• DIRECTIONS:
a - In the forum thread about raising the learning rate batch by batch in tf.keras, which class does the reply use to change the learning rate after every batch?
b - Carry on the forum thread about raising the learning rate batch by batch in tf.keras, picking up right after its last sentence.

• READING TEXT:

Reputation: 43
I want to increase the learning rate from batch to batch inside of one epoch, so the first data the Net sees in one epoch has low learning rate and the last data it sees has high learning rate. How do I do this in tf.keras
?
Upvotes: 3
Views: 2880
Reputation: 4289
To modify the learning rate after every epoch, you can use tf.keras.callbacks.LearningRateScheduler
as mentioned in the docs here.
But in our case, we need to modify the learning rate after every batch is passed to the model. We'll use tf.keras.optimizers.schedules.LearningRateSchedule
for this purpose. This would modify the learning rate after each step or a gradient update.
Suppose I have 100 samples in my training dataset and my batch size is 5. The no. of steps will be 100 / 5 = 20 steps. Reframing the statement, in a single epoch, 20 batches will be passed to the model and gradient updates would also occur 20 times ( in a single epoch ).

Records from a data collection
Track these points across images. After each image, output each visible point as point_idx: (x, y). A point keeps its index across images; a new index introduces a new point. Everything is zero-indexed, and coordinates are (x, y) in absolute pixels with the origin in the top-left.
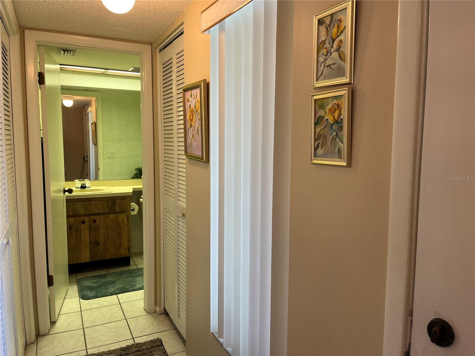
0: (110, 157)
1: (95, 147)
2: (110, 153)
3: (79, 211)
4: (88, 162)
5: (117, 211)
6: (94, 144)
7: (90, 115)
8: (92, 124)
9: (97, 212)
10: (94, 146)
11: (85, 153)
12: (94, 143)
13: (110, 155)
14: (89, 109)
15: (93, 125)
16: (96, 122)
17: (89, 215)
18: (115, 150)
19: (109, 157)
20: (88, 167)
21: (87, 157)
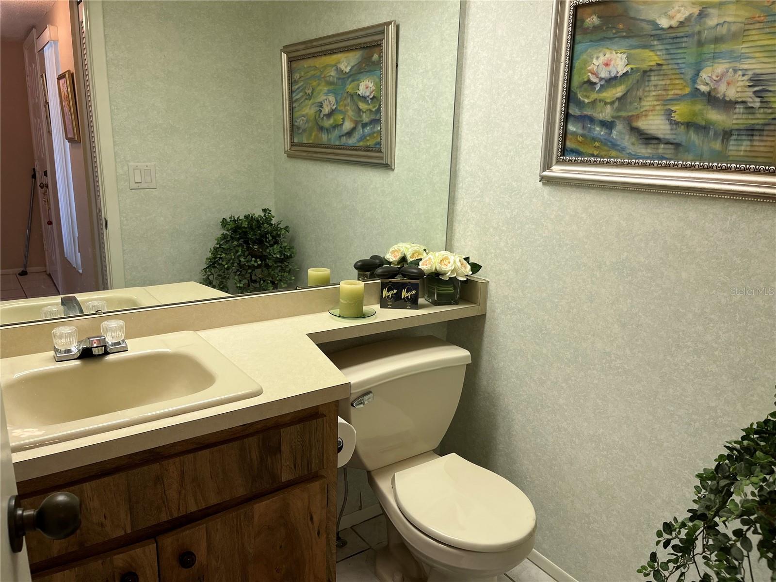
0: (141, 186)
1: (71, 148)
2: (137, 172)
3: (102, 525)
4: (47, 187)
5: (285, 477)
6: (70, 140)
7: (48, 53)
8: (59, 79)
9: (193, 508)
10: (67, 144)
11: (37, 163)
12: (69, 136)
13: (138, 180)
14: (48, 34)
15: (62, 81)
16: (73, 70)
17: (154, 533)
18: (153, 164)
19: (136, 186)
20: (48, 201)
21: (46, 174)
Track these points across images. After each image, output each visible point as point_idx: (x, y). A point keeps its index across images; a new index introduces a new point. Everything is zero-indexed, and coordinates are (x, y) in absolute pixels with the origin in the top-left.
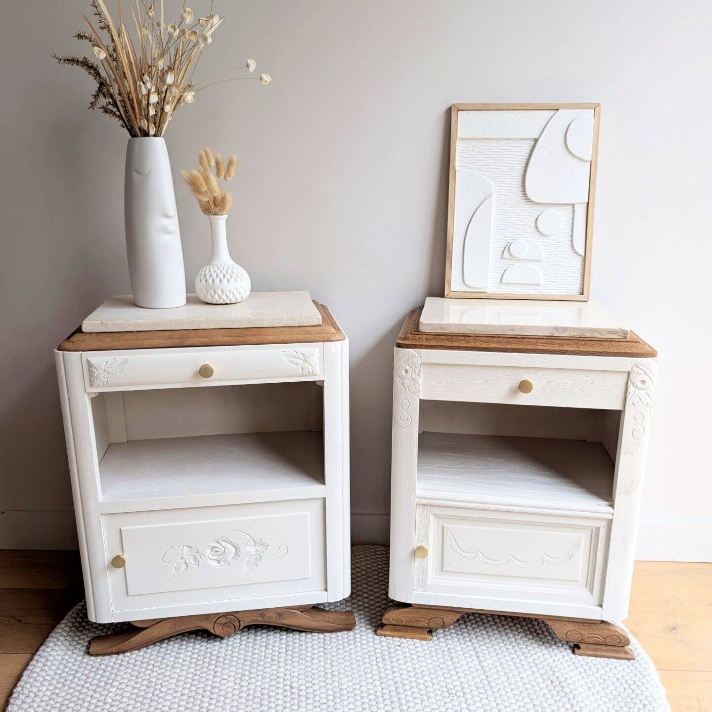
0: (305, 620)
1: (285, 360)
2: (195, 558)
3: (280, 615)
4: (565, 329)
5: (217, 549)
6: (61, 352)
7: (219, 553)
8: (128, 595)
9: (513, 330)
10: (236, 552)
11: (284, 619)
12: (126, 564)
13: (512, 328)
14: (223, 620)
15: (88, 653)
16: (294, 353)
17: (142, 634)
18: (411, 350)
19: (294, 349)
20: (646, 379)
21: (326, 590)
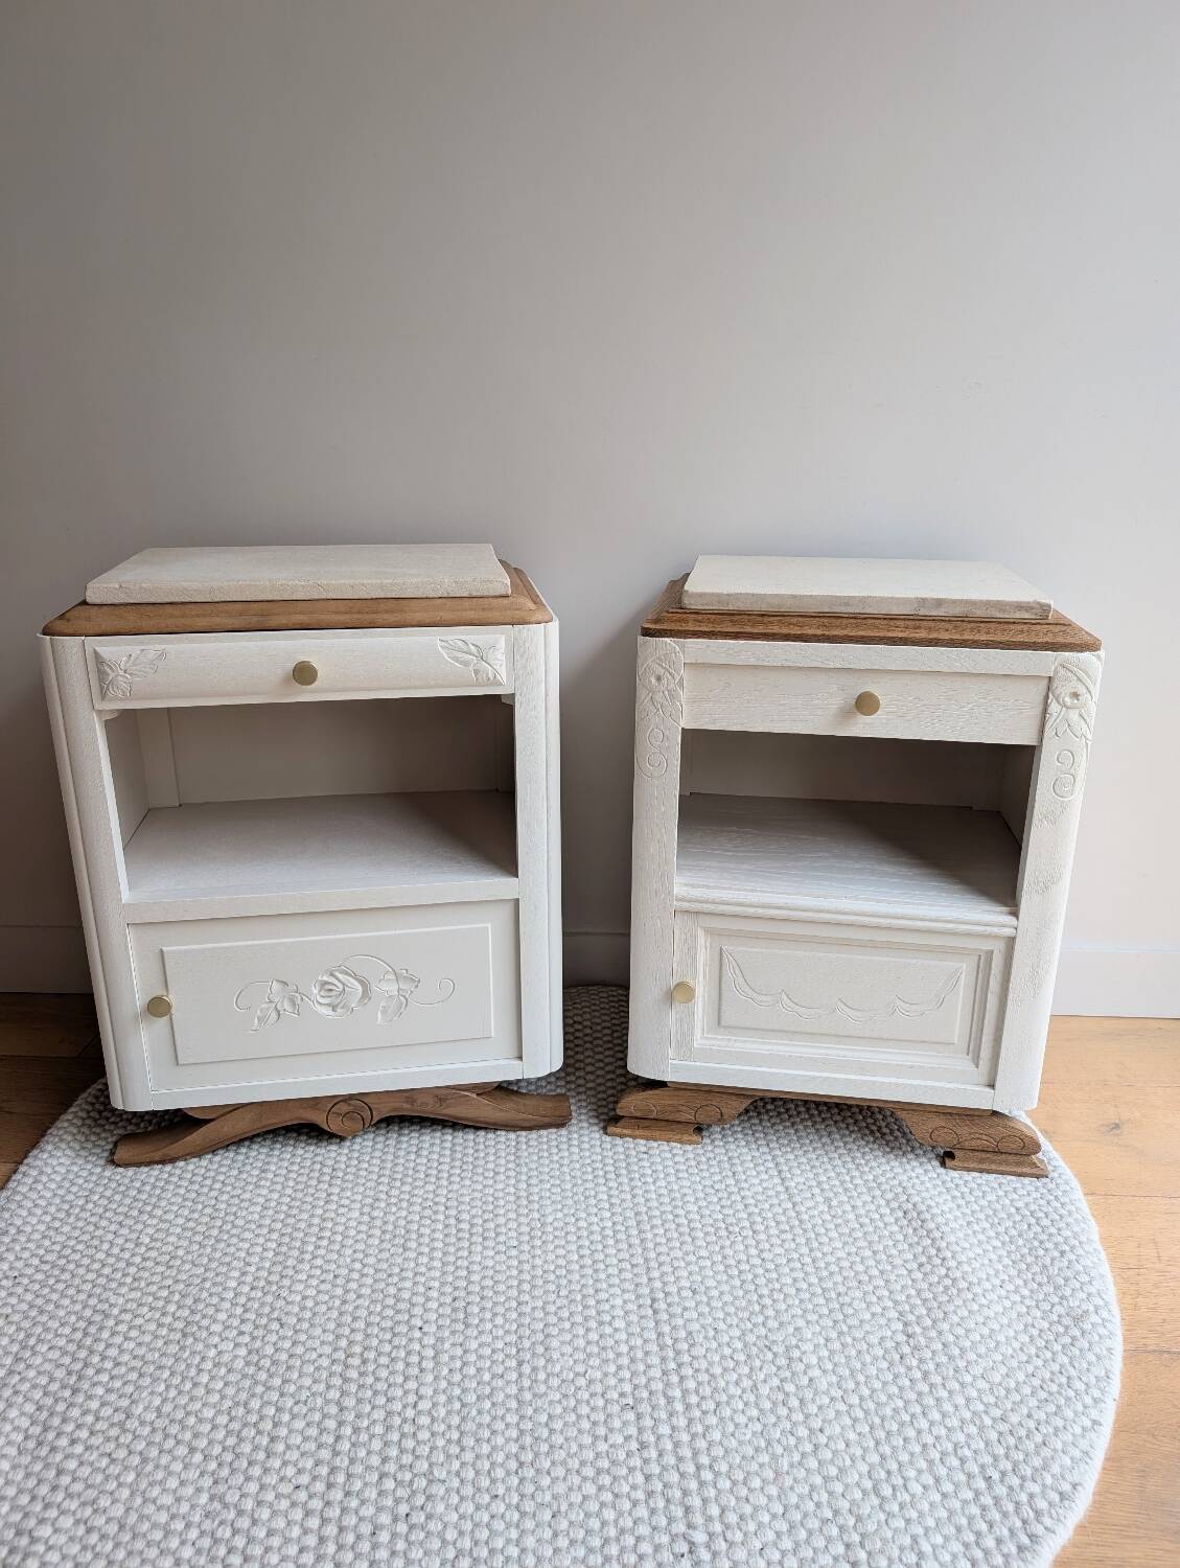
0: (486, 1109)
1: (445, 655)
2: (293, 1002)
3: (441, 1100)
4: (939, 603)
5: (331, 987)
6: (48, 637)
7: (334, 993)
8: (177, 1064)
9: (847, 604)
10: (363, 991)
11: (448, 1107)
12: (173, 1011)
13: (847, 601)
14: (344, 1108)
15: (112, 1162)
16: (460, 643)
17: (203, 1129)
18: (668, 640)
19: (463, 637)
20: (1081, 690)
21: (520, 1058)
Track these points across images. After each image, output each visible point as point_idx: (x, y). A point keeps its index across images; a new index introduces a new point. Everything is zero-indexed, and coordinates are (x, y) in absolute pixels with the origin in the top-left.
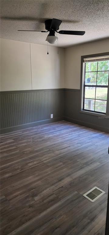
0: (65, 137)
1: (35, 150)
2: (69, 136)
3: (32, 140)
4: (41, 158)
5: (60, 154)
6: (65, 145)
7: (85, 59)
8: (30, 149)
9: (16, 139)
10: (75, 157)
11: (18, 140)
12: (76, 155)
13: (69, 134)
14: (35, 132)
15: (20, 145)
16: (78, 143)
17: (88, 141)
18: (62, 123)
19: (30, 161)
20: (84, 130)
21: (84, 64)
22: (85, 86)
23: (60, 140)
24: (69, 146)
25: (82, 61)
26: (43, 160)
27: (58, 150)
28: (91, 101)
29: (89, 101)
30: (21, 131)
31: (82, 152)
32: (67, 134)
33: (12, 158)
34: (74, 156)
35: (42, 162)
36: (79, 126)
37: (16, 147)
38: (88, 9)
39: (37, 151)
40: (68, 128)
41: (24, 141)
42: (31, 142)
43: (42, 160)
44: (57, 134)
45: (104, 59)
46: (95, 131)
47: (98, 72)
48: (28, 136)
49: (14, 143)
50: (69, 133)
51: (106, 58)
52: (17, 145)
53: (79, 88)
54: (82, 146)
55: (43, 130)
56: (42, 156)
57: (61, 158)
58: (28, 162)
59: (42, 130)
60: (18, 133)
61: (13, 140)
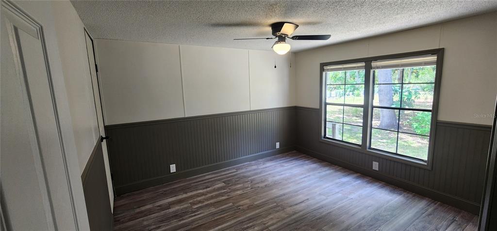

• ANSWERS PER TASK:
a - tf.keras.optimizers.schedules.LearningRateSchedule

b -
Using the code given in the docs,
batch_size = 5
num_train_samples = 100
class MyLRSchedule(tf.keras.optimizers.schedules.LearningRateSchedule):
def __init__(self, initial_learning_rate):
self.initial_learning_rate = initial_learning_rate
def __call__(self, step):
return self.initial_learning_rate / (step + 1)
optimizer = tf.keras.optimizers.SGD(learning_rate=MyLRSchedule(0.1))
The value of step
will be go from 0 to 19 for the 1st epoch, considering our example. For the 2nd epoch, it will go from 20 to 39. For your use-case, we can modify the above like,
batch_size = 5
num_train_samples = 100
num_steps = num_train_samples / batch_size
class MyLRSchedule(tf.keras.optimizers.schedules.LearningRateSchedule):
def __init__(self, initial_learning_rate):
self.initial_learning_rate = initial_learning_rate
def __call__(self, step):
step_in_epoch = step - (( step // num_steps ) * num_steps )
# Update LR according to step_in_epoch
optimizer = tf.keras.optimizers.SGD(learning_rate=MyLRSchedule(0.1))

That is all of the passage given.